Schadensrecht
Alternativkommentar BGB
vor § 249 Randnummer 57

Für die geschilderten Fallkonstellationen ist den Gegnern der Schutzbereichslehre zuzugeben, daß der unmittelbare Durchgriff auf die von einer Norm geschützten Interessen die Aufgabe verfehlen kann, im Bereich der Folgeschäden zu einer angemessenen Risikoverteilung zwischen Verletzer und Verletztem zu kommen. Zur Bewältigung der Aufgabe bedarf es der Entwicklung argumentativer Zwischenschritte, die einen Weg bahnen vom Schutzbereich der Norm über die ersatzpflichtig machende Rechtsgutsverletzung zur konkret in Rede stehenden Schadensfolge. Auf spezifische Rechtsgüter bezogene Haftungsnormen haben den Zweck, den Inhabern der geschützten Rechtsgüter die Schäden abzunehmen, die ihnen durch Verletzung eben dieser Rechtsgüter entstehen, mag diese Verletzung auf der Verwirklichung einer verbotenen (Unrechtshaftung) oder erlaubten Gefährdung (Gefährdungshaftung) beruhen.
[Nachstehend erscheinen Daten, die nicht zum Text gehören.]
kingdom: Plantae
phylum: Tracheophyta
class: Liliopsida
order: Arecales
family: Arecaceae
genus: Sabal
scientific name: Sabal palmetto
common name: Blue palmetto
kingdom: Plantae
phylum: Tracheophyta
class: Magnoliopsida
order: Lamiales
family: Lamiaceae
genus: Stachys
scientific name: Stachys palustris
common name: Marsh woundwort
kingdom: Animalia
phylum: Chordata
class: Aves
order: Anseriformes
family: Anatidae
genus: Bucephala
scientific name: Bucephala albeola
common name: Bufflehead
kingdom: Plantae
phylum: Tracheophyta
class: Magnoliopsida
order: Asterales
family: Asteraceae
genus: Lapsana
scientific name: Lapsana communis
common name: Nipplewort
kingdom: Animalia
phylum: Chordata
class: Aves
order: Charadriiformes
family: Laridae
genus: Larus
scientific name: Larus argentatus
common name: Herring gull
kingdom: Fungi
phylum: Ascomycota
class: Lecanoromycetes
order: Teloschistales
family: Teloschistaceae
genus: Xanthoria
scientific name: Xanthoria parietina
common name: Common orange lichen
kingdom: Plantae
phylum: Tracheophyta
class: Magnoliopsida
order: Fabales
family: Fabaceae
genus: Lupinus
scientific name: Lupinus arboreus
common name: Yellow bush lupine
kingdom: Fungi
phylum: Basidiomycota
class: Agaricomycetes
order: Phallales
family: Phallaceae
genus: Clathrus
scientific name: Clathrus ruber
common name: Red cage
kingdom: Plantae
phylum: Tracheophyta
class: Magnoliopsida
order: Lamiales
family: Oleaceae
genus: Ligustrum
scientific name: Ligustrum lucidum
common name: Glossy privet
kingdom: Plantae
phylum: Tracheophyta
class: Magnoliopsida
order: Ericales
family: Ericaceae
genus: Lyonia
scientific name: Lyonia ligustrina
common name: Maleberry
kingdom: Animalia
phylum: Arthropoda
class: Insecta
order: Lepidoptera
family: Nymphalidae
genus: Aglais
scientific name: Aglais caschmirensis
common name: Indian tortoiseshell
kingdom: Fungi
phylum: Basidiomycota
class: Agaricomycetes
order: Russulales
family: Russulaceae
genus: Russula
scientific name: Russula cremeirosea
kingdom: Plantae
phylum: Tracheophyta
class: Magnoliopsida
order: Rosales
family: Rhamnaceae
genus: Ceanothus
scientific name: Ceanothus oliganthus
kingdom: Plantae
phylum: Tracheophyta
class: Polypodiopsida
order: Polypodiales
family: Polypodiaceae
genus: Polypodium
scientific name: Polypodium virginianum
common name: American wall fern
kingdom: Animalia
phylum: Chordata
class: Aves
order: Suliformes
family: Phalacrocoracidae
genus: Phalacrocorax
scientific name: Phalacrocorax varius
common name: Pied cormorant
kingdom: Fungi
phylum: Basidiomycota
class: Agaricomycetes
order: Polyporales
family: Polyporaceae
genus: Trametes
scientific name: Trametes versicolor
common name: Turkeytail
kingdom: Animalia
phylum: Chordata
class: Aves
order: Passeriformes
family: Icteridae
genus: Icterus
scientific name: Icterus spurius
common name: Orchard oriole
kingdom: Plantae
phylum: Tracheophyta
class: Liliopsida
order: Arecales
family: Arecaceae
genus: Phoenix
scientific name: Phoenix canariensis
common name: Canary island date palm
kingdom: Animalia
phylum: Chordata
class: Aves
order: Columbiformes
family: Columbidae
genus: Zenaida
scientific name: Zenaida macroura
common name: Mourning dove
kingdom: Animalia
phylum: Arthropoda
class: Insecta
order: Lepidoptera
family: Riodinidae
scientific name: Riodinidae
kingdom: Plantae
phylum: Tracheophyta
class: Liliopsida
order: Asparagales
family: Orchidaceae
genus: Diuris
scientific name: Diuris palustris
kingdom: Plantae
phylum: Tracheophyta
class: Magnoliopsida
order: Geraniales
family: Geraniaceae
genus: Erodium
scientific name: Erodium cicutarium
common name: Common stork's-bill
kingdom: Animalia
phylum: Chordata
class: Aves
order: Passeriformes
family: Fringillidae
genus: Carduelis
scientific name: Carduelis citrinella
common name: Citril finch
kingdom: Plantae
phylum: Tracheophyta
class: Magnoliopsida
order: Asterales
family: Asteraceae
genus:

Der Schutzzweck erfaßt nicht nur die unmittelbar am Rechtsgut selbst auftretenden Schäden, sondern auch die Folgeschäden, die sich erst aufgrund weiterer, zur Rechtsgutsverletzung hinzutretender Umstände entwickeln. Zum Schutzbereich der verwirklichten Haftungsnorm rechnet also grundsätzlich das volle Schadensrisiko, welches mit der in den Schutzbereich fallenden Rechtsgutsverletzung verbunden ist. Ausgenommen (und beim Geschädigten belassen) werden nur solche Schäden, mit denen sich (als Folge der Rechtsgutsverletzung!) ein Risiko verwirklicht, das zu den allgemeinen Lebensrisiken des Verletzten zählt.